**Testo estratto**
--
Un commosso LeBron dedica il titolo ai suoi tifosi e alla sua città.

2017-2019

Dopo la clamorosa debacle, però, gli Warriors sono tutt’altro che finiti, in estate firmano l’uomo del momento: l’ala piccola Kevin Durant. L’ex giocatore di Oklahoma formerà con Curry e Thompson un pirotecnico trio offensivo che porterà nei due anni successivi il conto dei titoli nella Baia di San Francisco a 3 nella sola “era” Steve Kerr.

Arrivati dunque alla stagione 2018-2019 gli Warriors sono di nuovo in finale Nba per la quinta volta consecutiva, nonostante l’infortunio al crociato della stella Klay Thompson che inizierà un vero e proprio calvario. In finale di conference, durante gara 5 anche Durant è obbligato a lasciare il campo per stiramento al polpaccio, infrotunio che lo obbligherà a dare forfait anche alle prime quattro partite della finale. Una volta tornato Durant la sfortuna non smette di perseguitare Kerr e squadra: rottura del tendine d’achille e stagione finita. Gli Warriors orfani di due grandi trascinatori sono obbligati ad arrendersi ai canadesi dei Toronto Raptors (primo titolo NBA per una squadra extra USA).

L’inizio della fine?

Dopo la sconfitta sembra arrivare definitivamente il tramonto sui successi nella Baia. Durant sceglie di firmare per Brooklyn,Thompson è ancora alle prese con l’infortunio al crociato e Curry dopo una manciata di partite subisce un brutto infortunio ad una mano. Dopo i tanti titoli e successi il record stagionale è un misero 15-50 che, naturalmente non garantisce l’accesso ai playoff nella “bolla” di Orlando giocati in piena pandemia.

L’anno successivo dopo l’acquisizione di James Wiseman, giovane di notevole potenziale, con la seconda chiamata assoluta al Draft, le noie fisiche non smettono di interessare Thompson che dopo il crociato subisce un altro infortunio anche lui al tendine d’Achille e sarà obbligato a saltare in toto la stagione. Senza il tanto atteso ritorno degli Splash Brothers, Golden State fa fatica a competere ad alti livelli. Con un record di 39-33 raggiunge i play-in, ma manca l’accesso ai playoff.

Strenght in Numbers

Quest’anno dopo tre lunghi anni da incubo gli Warriors sono riusciti a tornare a competere ai massimi livelli NBA e a diventare nuovamente campioni di una lega in cui hanno certamente lasciato un marchio indelebile, destinato a rimanere negli annali. Si tratta di una stagione che sarebbe comunque stata da ricordare vuoi per il ritorno in campo dopo un calvario di 941 giorni di Thompson, vuoi per uno Stephen Curry capace di esprimersi ai suoi livelli più alti, ma l’anello diventa simbolo di una vera e propria consacrazione di una squadra capace di ricevere colpi a destra e a manca, ma incapace di darsi per vinta. Il motto che ha sempre accompagnato i successi a San Francisco è, non a caso, “Strenght in Numbers”, ovvero che la forza sta nel gruppo, non nel singolo.
--
(Estratti da un dataset)
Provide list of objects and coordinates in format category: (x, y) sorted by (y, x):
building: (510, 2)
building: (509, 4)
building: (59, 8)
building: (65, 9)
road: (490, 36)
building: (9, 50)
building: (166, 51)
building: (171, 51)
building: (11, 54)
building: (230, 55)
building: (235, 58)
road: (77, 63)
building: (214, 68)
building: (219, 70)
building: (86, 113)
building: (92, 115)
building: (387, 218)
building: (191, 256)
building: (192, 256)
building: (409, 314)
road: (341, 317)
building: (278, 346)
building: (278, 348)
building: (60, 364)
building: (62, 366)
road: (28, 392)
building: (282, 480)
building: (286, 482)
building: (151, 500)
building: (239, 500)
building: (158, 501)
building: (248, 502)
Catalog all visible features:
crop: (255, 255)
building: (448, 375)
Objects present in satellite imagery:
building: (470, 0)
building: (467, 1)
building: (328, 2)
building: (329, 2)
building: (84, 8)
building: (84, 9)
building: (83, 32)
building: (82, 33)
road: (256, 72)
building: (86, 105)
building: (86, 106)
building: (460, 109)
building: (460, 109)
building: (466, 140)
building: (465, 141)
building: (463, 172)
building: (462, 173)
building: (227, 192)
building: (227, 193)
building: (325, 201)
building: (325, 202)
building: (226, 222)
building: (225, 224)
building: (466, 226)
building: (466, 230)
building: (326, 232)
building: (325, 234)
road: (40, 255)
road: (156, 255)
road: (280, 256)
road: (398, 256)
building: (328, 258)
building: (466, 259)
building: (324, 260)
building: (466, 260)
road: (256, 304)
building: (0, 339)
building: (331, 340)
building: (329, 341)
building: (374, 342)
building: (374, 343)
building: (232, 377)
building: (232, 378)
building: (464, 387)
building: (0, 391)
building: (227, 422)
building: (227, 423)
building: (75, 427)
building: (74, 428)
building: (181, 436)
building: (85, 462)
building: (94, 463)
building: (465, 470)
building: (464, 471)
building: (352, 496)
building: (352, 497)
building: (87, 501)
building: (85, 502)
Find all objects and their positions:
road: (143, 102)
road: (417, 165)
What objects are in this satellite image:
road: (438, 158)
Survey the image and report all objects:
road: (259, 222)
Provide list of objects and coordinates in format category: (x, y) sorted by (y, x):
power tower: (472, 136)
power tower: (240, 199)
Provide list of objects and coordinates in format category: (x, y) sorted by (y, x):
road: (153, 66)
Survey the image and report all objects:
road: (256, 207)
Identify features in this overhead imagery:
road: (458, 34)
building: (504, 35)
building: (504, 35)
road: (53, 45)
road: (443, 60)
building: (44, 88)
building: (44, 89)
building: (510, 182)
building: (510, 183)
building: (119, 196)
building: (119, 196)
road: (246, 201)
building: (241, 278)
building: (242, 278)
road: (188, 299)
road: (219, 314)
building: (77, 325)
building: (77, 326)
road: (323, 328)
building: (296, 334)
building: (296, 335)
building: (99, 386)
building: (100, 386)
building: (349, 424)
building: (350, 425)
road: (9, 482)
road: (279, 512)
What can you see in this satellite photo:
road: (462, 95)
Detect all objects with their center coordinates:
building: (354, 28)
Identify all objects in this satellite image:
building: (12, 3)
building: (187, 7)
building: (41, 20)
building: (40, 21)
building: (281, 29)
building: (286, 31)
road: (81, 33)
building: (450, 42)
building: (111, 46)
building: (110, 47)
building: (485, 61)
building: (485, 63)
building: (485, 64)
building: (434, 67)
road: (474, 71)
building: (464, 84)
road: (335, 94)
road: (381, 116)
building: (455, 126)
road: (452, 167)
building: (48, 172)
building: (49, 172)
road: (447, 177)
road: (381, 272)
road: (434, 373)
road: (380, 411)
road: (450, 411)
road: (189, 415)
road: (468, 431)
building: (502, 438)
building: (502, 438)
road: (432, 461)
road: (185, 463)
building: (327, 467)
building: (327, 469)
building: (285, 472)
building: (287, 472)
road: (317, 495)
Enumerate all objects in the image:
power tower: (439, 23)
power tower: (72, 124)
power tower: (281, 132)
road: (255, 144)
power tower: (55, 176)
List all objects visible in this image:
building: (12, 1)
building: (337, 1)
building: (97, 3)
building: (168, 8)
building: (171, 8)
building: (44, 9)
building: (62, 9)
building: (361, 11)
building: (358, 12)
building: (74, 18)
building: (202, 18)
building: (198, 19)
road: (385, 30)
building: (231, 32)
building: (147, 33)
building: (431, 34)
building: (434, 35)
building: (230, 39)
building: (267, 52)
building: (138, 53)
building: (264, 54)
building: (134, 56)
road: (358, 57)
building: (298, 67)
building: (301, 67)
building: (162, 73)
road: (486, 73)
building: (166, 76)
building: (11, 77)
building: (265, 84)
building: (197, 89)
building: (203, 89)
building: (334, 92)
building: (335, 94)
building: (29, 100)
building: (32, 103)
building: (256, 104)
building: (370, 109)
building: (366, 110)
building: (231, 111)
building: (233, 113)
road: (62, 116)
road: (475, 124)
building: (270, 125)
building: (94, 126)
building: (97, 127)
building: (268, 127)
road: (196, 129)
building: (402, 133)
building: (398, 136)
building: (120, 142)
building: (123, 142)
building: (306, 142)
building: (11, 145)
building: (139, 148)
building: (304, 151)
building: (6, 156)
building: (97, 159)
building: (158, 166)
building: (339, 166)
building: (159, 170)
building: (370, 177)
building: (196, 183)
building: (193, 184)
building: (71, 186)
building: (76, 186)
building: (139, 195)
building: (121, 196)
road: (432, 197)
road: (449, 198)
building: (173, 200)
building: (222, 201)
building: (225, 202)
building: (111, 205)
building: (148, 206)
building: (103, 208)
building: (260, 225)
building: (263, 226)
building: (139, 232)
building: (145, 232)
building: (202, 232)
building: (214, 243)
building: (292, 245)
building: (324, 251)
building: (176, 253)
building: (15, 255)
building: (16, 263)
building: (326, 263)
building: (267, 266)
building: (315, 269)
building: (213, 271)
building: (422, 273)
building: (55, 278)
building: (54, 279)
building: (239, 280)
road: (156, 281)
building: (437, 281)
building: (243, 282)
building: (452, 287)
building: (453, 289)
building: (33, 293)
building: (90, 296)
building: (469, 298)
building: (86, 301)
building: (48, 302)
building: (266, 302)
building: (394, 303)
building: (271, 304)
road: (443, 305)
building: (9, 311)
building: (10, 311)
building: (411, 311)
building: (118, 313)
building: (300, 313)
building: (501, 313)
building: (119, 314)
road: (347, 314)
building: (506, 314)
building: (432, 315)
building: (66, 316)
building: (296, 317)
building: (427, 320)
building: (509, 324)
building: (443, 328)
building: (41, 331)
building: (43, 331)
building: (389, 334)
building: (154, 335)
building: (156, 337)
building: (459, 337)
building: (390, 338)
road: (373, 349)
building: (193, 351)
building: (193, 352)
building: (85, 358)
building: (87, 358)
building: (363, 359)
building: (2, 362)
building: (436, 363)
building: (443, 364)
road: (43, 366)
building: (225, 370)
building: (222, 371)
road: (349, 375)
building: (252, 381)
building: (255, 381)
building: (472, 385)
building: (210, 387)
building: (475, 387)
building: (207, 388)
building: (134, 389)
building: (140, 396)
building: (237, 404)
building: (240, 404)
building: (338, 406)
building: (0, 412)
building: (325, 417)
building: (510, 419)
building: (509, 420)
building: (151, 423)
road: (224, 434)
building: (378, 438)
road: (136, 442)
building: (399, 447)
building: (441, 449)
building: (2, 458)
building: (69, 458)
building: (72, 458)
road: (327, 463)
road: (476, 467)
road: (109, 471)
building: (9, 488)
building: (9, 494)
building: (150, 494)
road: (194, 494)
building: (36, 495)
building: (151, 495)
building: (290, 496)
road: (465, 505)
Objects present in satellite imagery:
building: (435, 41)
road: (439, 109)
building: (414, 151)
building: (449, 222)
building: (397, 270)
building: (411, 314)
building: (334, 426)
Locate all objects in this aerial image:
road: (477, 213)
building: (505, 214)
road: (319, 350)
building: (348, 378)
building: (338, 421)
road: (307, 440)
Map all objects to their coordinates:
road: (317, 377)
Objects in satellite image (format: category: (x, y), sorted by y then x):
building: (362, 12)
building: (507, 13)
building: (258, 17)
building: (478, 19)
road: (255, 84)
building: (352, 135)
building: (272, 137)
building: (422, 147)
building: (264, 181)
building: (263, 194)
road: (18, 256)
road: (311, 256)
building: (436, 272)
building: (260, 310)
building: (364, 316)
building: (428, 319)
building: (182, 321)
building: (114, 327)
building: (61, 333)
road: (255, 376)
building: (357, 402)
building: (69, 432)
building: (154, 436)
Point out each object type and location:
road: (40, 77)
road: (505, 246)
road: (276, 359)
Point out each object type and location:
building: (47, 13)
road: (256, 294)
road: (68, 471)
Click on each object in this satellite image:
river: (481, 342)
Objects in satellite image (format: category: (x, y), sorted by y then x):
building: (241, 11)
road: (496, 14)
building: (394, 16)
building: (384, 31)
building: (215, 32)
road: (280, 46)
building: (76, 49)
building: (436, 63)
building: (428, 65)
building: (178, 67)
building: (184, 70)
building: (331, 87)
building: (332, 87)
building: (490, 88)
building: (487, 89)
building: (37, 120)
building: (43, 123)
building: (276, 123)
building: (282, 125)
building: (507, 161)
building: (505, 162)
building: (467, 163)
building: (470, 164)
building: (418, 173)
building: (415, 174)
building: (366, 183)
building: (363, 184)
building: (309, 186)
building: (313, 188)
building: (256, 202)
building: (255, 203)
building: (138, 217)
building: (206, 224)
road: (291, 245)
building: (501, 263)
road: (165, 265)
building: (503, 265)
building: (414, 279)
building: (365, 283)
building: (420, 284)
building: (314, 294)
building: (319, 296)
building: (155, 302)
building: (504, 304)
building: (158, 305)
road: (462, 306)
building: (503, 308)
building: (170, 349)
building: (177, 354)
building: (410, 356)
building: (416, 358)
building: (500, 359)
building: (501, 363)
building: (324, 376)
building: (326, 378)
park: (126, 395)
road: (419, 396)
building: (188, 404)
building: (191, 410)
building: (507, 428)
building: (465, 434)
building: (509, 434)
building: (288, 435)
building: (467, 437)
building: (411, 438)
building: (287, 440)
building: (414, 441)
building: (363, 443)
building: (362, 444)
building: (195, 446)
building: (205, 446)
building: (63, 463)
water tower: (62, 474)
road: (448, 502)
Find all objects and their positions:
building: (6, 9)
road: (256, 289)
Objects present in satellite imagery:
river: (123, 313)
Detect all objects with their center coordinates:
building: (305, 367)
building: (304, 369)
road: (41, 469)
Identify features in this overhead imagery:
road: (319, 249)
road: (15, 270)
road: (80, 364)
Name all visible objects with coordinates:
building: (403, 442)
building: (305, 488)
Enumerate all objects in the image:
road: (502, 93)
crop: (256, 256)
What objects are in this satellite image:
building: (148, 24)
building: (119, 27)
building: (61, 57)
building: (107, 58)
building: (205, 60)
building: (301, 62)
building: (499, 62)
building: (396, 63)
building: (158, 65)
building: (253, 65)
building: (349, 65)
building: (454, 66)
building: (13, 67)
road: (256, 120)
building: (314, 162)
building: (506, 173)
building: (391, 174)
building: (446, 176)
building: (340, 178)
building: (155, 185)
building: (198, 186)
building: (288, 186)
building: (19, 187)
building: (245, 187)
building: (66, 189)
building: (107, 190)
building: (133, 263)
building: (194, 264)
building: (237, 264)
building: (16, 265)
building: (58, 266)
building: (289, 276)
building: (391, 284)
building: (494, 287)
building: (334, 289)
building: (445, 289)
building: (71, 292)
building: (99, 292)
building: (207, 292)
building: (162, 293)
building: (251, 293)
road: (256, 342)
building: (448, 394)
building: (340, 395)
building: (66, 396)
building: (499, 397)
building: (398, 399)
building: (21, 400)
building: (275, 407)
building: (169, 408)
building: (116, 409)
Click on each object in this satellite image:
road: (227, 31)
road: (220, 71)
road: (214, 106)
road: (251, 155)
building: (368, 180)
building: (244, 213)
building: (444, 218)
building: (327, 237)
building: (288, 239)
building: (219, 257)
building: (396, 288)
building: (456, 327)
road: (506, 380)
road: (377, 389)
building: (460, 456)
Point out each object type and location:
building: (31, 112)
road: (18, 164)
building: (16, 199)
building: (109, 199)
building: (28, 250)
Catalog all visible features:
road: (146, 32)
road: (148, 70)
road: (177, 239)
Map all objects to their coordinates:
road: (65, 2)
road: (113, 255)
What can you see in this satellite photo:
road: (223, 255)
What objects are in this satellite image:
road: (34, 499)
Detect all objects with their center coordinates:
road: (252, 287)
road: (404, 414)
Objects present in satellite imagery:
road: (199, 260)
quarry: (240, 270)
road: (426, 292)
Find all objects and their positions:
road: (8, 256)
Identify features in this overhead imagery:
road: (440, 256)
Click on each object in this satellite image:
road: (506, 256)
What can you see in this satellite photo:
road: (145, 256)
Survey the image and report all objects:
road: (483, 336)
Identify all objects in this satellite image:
--
**Esercizi da svolgere**
1. Riporta senza modifiche il passo del testo sui Warriors che comincia con "L’anno successivo dopo" e finisce con "l’accesso ai playoff.".
2. Rispondi alle seguenti domande basandoti sul testo sui Warriors.
(a) Quale giocatore firmano gli Warriors nell'estate successiva alla debacle?
(b) Da quale squadra vengono sconfitti gli Warriors nella finale della stagione 2018-2019?
(c) Quanti giorni dura il calvario di Thompson prima del ritorno in campo?
3. Elenca tutte le persone nominate nel testo sui Warriors.

**Soluzioni degli esercizi**
1.
L’anno successivo dopo l’acquisizione di James Wiseman, giovane di notevole potenziale, con la seconda chiamata assoluta al Draft, le noie fisiche non smettono di interessare Thompson che dopo il crociato subisce un altro infortunio anche lui al tendine d’Achille e sarà obbligato a saltare in toto la stagione. Senza il tanto atteso ritorno degli Splash Brothers, Golden State fa fatica a competere ad alti livelli. Con un record di 39-33 raggiunge i play-in, ma manca l’accesso ai playoff.

2.
(a) Kevin Durant.
(b) I Toronto Raptors.
(c) 941 giorni.

3. LeBron, Kevin Durant, Stephen Curry, Klay Thompson, Steve Kerr, James Wiseman.